La protagonista quiere que se escuche su versión de los hechos. Que se reconozca que decía la verdad. Que le quiten una etiqueta que no le pertenece.
Pero eso no se puede pedir. No hay formulario para limpiar un nombre. No hay trámite para corregir una injusticia simbólica. Y cuando algo no entra en el sistema, simplemente no existe.
El libro avanza con esa incomodidad. La burocracia responde con reglas, con funciones claras, con palabras que suenan humanas, pero no hacen nada. El caso de Li Xuelian no tiene cabida, y por eso se vuelve interminable.
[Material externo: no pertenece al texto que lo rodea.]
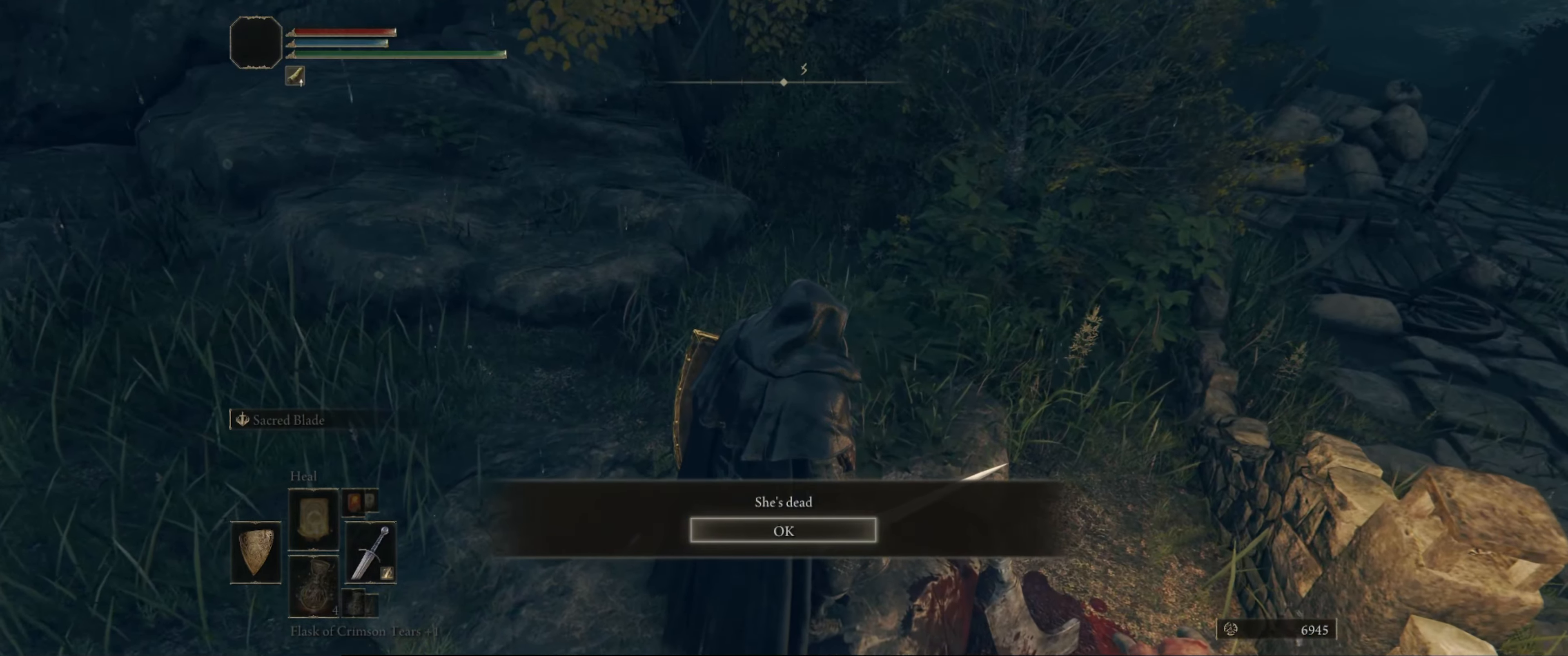
{"buttons": [], "left_stick": "center", "right_stick": "center", "events": []}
Ella insiste incansablemente, volviéndose incómoda para un sistema que no tiene cómo contenerla, haciendo que todos se sorprendan de su persistencia.
Acompañarla durante tantos años de lucha me desgastó. Por un lado, entendía que lo que pedía no tenía solución institucional. Por otro, comprendía por qué no podía soltarlo. Y, a pesar de lo repetitivo del libro, seguí leyendo por la curiosidad de saber cómo se iba a resolver.
Al final, Li Xuelian y sus demandas se borran, se desvanecen. No por rendirse, sino porque no había forma de existir dentro de lo que el sistema podía procesar.
Lo siento como un relato que muestra cómo las personas pueden quedar fuera cuando las reglas pesan más que las vidas que dicen organizar.